人通りの少ない道を進んでいると、街灯の薄暗い光の下にぽつんと公衆電話が現れた。ガラス張りのボックスは古びており、使用感が残る黄ばんだ電話機が中に収まっている。

「まだ残ってるんだ、こんなところに。」

軽い懐かしさを覚えながら通り過ぎようとしたとき、不意に電話が鳴った。

「……?」

こんな時間に? 誰がかけてくるんだ?

一瞬迷ったが、周りには誰もいない。電話のベルは執拗に鳴り続けている。

「取るしかないか……。」

第二章:電話の向こう

恐る恐るボックスの中に入り、受話器を手に取った。

「もしもし?」

最初は何の応答もなかった。ただ、かすかなノイズのような音が聞こえるだけ。

「聞こえますか?」

すると、低い声が返ってきた。

「……あなた、道に迷っていますよね。」

「え?」

驚いて受話器を握り直した。
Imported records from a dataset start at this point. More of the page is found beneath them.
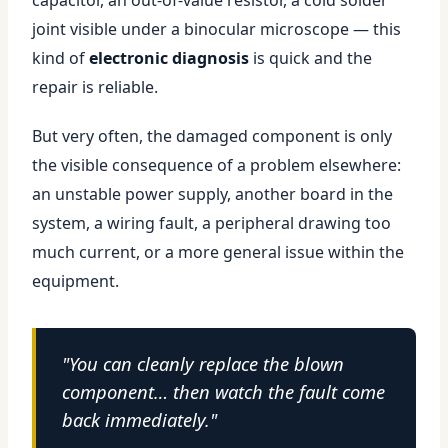
capacitor, an out-of-value resistor, a cold solder
joint visible under a binocular microscope — this
kind of
electronic diagnosis
is quick and the
repair is reliable.
But very often, the damaged component is only
the visible consequence of a problem elsewhere:
an unstable power supply, another board in the
system, a wiring fault, a peripheral drawing too
much current, or a more general issue within the
equipment.
"You can cleanly replace the blown
component… then watch the fault come
back immediately."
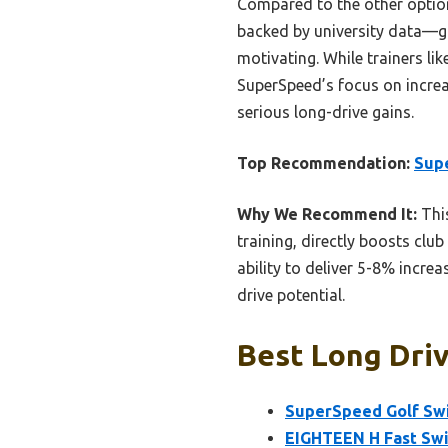
Compared to the other optio
backed by university data—gi
motivating. While trainers l
SuperSpeed’s focus on increa
serious long-drive gains.
Top Recommendation:
Sup
Why We Recommend It:
This
training, directly boosts clu
ability to deliver 5-8% incr
drive potential.
Best Long Driv
SuperSpeed Golf Sw
EIGHTEEN H Fast Swin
声は続けてこう言った。

「次の角を左に曲がれば、安全です。」

意味が分からず戸惑っていると、電話は突然切れた。

第三章:不思議な案内

受話器を戻し、ボックスを出てからも、その声の言葉が頭から離れなかった。

「次の角を左……?」

好奇心から、言われた通りに角を左に曲がると、そこには賑やかな通りが広がっていた。タクシーが数台停まっており、人通りもあって安心感があった。

「偶然だよな……。」

そう自分に言い聞かせながら、そのままタクシーに乗って帰宅した。

第四章:再び鳴る電話

数日後、同じ道を通る機会があった。あの公衆電話を横目に見ながら歩いていると、再び電話が鳴り響いた。

「また……?」

不安と興味が入り混じった気持ちで受話器を取ると、今度は別の声が聞こえた。

「危ない。今すぐ後ろを振り返らないで。」

その言葉に心臓が跳ね上がった。

「……何が?」

声はそれ以上答えず、電話は切れた。

思わず振り返りそうになったが、怖くてそのまま走り去った。

第五章:電話の正体

それ以降も、その公衆電話は何度か私を呼び止めた。

時には危険を避ける方法を教え、時には何かを警告するだけの日もあった。しかし、ある日を境に電話は鳴らなくなった。

あの電話は、いったい何だったのだろうか?

気になって調べてみると、意外な事実が分かった。あの電話ボックスが設置されている場所は、昔、事故が多発していた交差点だったというのだ。

「誰かが、注意を呼びかけているのか……?」

その後、その電話が鳴ることはなく、ボックス自体も撤去されてしまった。

結末

もし、あなたが夜道で公衆電話のベルが鳴るのを聞いたら――それはただのいたずらではないかもしれない。

誰かが、何かを伝えようとしているのかもしれないのだから。